Transistor power dissipation rating
First, the power burnt up in a component is equal to the voltage drop of that component times the current going through it. The transistor has a \$V_{CE}\$ of 3V when the collector current is 20A, so that works out to 60W.
Second, the power derating curve works by telling you the dissipation you can allow for a given case temperature. You read across until you find your design case temperature, then up to find the allowable dissipation (or, usually, the other way -- in your case you'd start at 60W, then read across to find that you should design for a case temperature of around 135 degrees C).
Third, you'll need heat sinking to keep the case temperature down -- that thing won't dissipate 60W by itself.
Fourth (and beyond what you were asking), you need a base current of 200mA to maintain that 3V \$V_{CE}\$, and that's pushing into a base at a voltage of 4V. You are not going to do that with a microprocessor GPIO pin.
Use a MOSFET instead of a NPN, You'll be dissipating a lot less power that way. Using "Rdson" also makes calculating power loss easier. You may also want to consider adding a gate driver at that size of device.
Never get a MOSFET rated for X
amps when you think you will need X
amps. Your part is rated for 20A if you can keep the part cool enough. There is often not a way to actually provide that much cooling. Use the current rating for things like inrush current (not motor starting current).
Calculate your power dissipation first, try to keep it low to limit your cooling requirements, and then use that information as a specification to find the part you need.
First thing to understand is that power dissipation and power handling are related, but they’re not the same thing.
Power handling is a basic rating for how much current and voltage a device can sustain. It’s a basic measure of the capacity of a switch.
Power dissipation is the measure of power loss in the switch - in this case, a transistor. This is due to the I-R drop from collector to emitter. This is proportional to collector current and the collector-to-emitter voltage, Vce, at that current. For example, if Vce is 3V at 20A the loss will be 60W.
Side note: I’m going to suggest that you will use a higher voltage than 5V for the motor - losing 3/5ths of the power in the switch doesn’t seem like a good trade off. Last time I worked on something with a 2N6284 in it was for a servomotor that ran on 30V.

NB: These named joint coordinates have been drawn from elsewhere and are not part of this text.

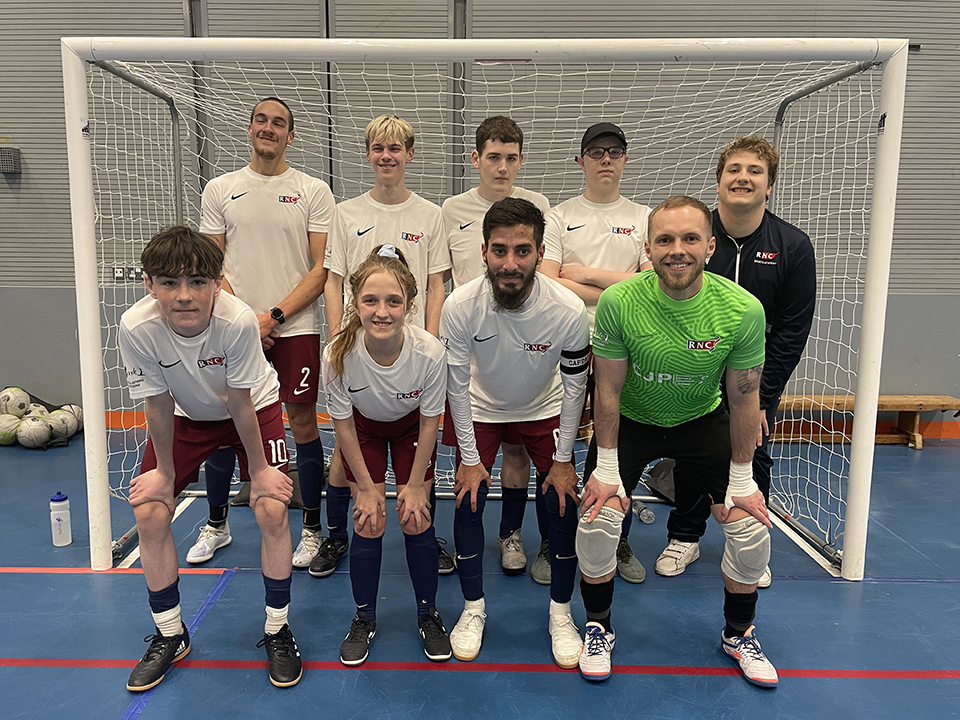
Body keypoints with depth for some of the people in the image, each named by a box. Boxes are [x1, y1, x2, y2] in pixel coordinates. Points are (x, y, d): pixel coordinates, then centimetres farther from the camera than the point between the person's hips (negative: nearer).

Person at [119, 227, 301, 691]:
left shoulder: (238, 320, -36)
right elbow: (159, 407, -16)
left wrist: (258, 469, -13)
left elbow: (239, 404, -23)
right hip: (185, 415, 3)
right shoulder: (136, 327, -30)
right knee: (149, 514, -5)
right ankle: (169, 635, 18)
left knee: (272, 511, -14)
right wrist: (164, 473, -6)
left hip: (254, 408, -2)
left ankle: (277, 631, 9)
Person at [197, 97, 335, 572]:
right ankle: (216, 525, 29)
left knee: (303, 425, 2)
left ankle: (311, 528, 19)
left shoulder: (314, 192, 1)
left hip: (296, 329, -2)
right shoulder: (219, 190, 9)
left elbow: (322, 270, -3)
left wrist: (274, 316, -12)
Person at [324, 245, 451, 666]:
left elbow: (430, 422, -18)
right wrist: (366, 487, -11)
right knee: (368, 523, -4)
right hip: (364, 428, 0)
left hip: (411, 428, 0)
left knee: (416, 520, -3)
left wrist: (414, 485, -11)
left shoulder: (429, 352, -35)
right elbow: (343, 425, -17)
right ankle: (364, 619, 20)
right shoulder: (339, 354, -34)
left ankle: (428, 614, 21)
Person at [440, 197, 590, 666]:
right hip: (480, 409, 0)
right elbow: (457, 385, -16)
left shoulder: (569, 310, -29)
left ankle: (561, 613, 17)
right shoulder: (460, 306, -29)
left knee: (563, 504, -6)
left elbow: (574, 387, -15)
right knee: (467, 501, -6)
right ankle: (473, 609, 18)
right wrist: (469, 459, -11)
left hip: (544, 410, 0)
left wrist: (563, 461, -10)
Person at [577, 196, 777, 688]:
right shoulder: (618, 302, -25)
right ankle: (598, 628, 16)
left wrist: (741, 480, -5)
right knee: (598, 520, -14)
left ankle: (738, 634, 26)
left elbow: (744, 397, -11)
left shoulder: (743, 309, -22)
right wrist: (607, 468, -11)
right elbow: (608, 388, -15)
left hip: (703, 421, 2)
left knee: (752, 528, -5)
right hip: (630, 421, -1)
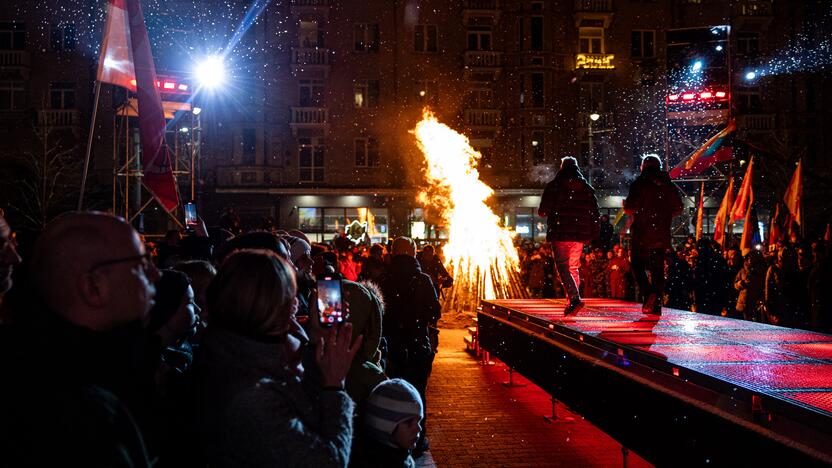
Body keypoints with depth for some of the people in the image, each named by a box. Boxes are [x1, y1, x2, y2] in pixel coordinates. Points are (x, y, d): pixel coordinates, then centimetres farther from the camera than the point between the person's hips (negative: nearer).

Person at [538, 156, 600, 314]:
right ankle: (572, 301, 15)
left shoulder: (553, 186, -3)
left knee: (562, 267, -3)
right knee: (574, 268, 16)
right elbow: (595, 213, 7)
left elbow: (543, 211, -5)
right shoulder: (587, 188, 9)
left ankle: (574, 297, -21)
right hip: (579, 235, 4)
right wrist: (591, 234, 13)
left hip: (560, 233, -4)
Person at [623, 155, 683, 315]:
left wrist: (625, 206, 9)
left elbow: (631, 208, -13)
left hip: (642, 232, -4)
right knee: (657, 267, 8)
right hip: (662, 234, 4)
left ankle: (648, 293, -15)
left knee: (637, 264, 7)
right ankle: (657, 304, 5)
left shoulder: (639, 184, -5)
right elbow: (678, 209, 9)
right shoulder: (669, 185, 7)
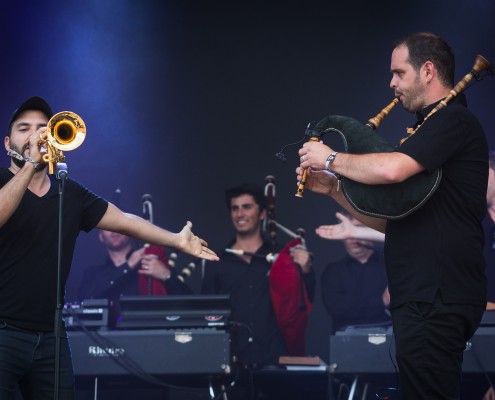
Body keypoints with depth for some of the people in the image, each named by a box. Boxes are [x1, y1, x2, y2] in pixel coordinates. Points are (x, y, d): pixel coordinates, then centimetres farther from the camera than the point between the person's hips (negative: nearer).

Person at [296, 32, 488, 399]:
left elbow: (391, 169, -25)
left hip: (436, 299, -10)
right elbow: (388, 221, 21)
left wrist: (331, 159, -8)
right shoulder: (431, 127, 22)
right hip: (423, 297, 10)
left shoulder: (454, 120, -9)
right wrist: (333, 188, 9)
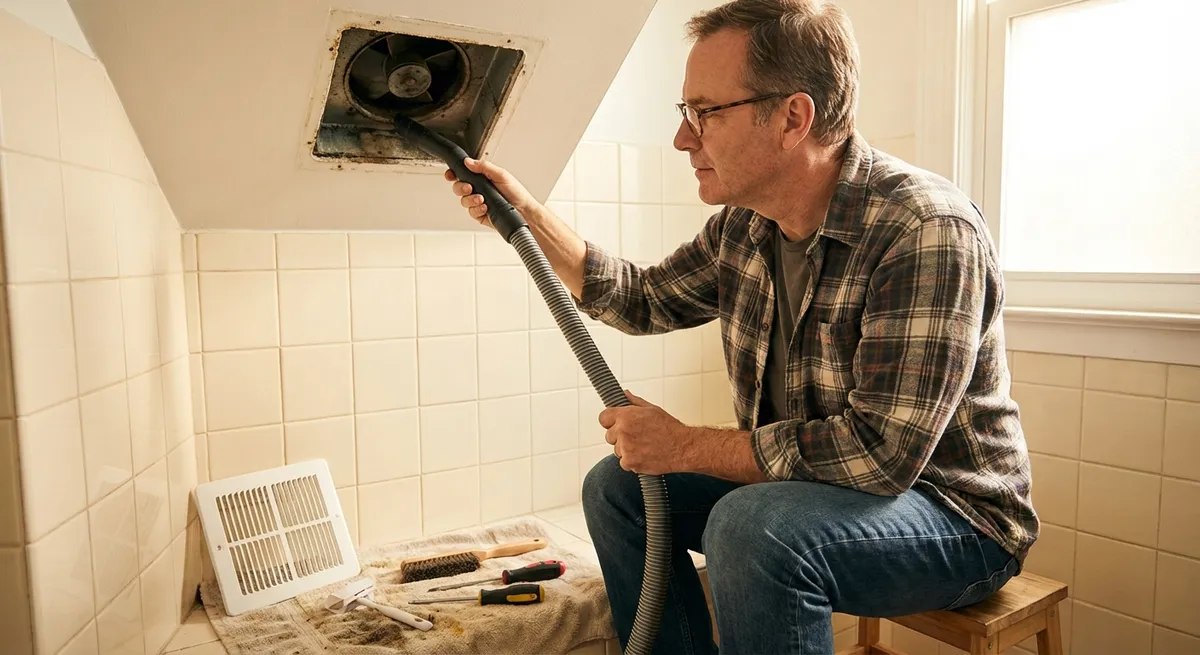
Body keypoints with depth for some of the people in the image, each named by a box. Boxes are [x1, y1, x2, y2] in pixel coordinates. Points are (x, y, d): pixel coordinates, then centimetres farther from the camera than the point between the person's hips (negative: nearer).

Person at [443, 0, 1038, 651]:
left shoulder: (928, 231, -27)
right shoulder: (744, 222, -2)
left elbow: (879, 452, -31)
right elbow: (647, 299, 12)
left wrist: (685, 446, -23)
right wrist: (525, 214, 4)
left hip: (954, 513, -7)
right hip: (796, 484, 7)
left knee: (753, 525, -34)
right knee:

What the derating graph is telling you is the safe limit of dissipation at a given case temperature. As the temperature increases, the safe operation limit goes down. With the 20A current and dissipation of 60W from the example, the graph tells you that you need to keep the case temperature below 125 deg. C. Practically, that’s a very large heatsink and possibly a fan, too.
The benefit of using a FET is that they don’t have the Vce drop. Instead, they have on resistance, Rds (on), which can be very, very low for a big FET. They too will have dissipation from the I-R drop but it’s considerably less than for the transistor. Nevertheless they also have safe operation limits and require derating for elevated temperature.
A tip: you can combine devices in parallel to boost the power handling capacity.